Bard’s transition to the rotation last spring was a very polarizing topic, and the experiment obviously failed miserably. A year later, expectations are tempered and Bard is somewhat of an afterthought. The reason is not only because of Bard’s 2012 woes, but it’s also because the Red Sox will enter 2013 with a reshaped bullpen that could actually become one of the team’s biggest strengths. All of this sets up a perfect spring environment for Bard, who is looking to revive his career after a tumultuous campaign.
Joel Hanrahan and Koji Uehara were acquired this offseason to help bolster the back end of Boston’s ‘pen. Each has had plenty of success at the big league level, and could really help shorten games, something that will be even more important if the rotation struggles like it did last season. Throw in a healthy Andrew Bailey, and there are plenty of reasons for Sox fans to be excited about the team’s relief outlook. When push comes to shove, though, it’s Bard who could bring the unit to new heights, as a return to form would truly make the Red Sox’ bullpen one of the American League’s best.

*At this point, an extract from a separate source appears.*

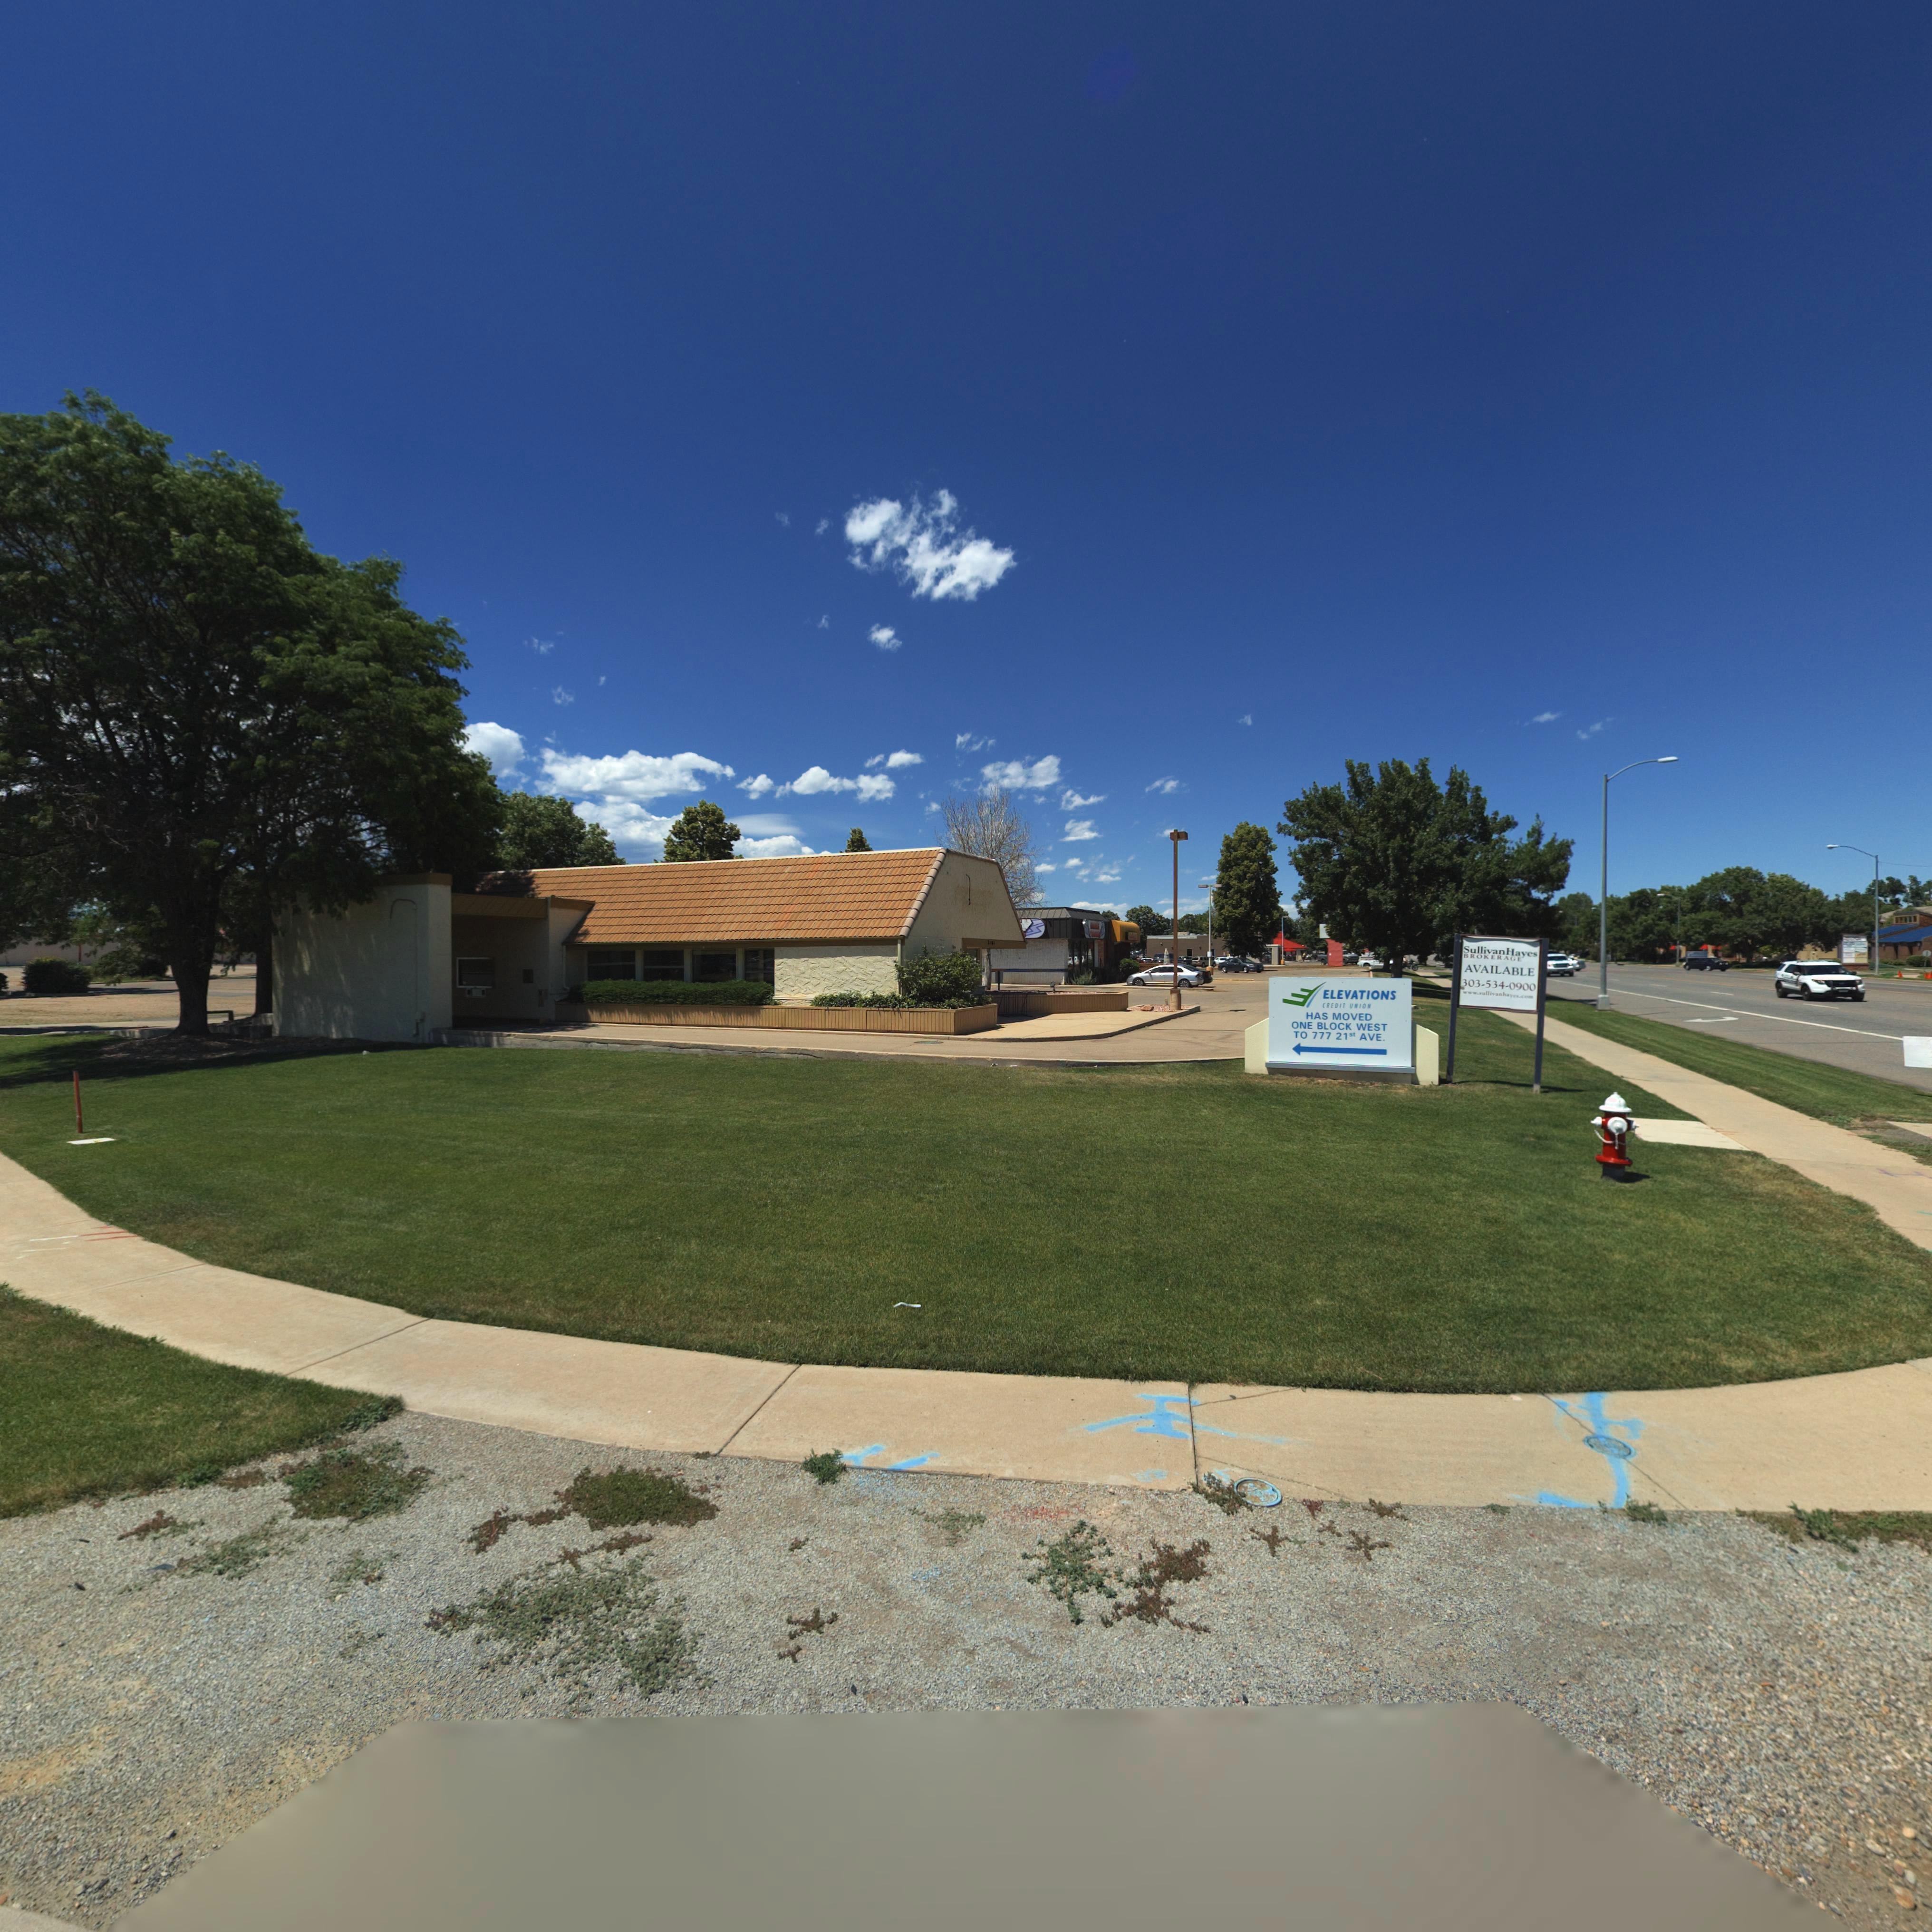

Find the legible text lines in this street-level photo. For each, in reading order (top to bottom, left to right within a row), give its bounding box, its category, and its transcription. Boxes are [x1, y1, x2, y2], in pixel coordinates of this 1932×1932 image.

Manager John Farrell‘s use of Bard this season will interesting to monitor. Long gone are the days when Bard was considered Boston’s closer in waiting, but there’s no reason he can’t regain some of what made him one of the team’s most reliable relievers for a three-year stretch. Last season’s whole rotation debacle obviously messed with Bard’s development a bit, but the 27-year-old entered this spring training knowing that he would be placed in the bullpen. The big righty no longer has to worry about the constant barrage of questions regarding his role on the team, and he can instead focus solely on honing his mechanics and getting back to what made him such a successful pitcher from 2009 to 2011.
Hanrahan is slated to be the Red Sox’ closer this season, with Bailey and Uehara presumably manning a majority of the seventh- and eighth-inning duties. Bard likely fits in as a third option for those crucial innings leading up to the ninth, but he’ll be taking on such a role with far less pressure than in years past. Even before last year’s mess, Bard was used to entering each season with an immense amount of pressure, as he was the guy tasked with pitching the eighth in an effort to get to Jonathan Papelbon in the ninth. This season, with plenty of options available for manager John Farrell, there is far less fanfare surrounding Bard, which could ultimately mean a very productive working environment for a guy who clearly lost his way last season.
Bard threw live batting practice for the first time on Saturday, and all indications are that it went well. Perhaps a few more solid sessions can help fully restore the control he clearly lost last season. If so, life could become even more difficult for opposing teams whenever Farrell turns to the bullpen in 2013.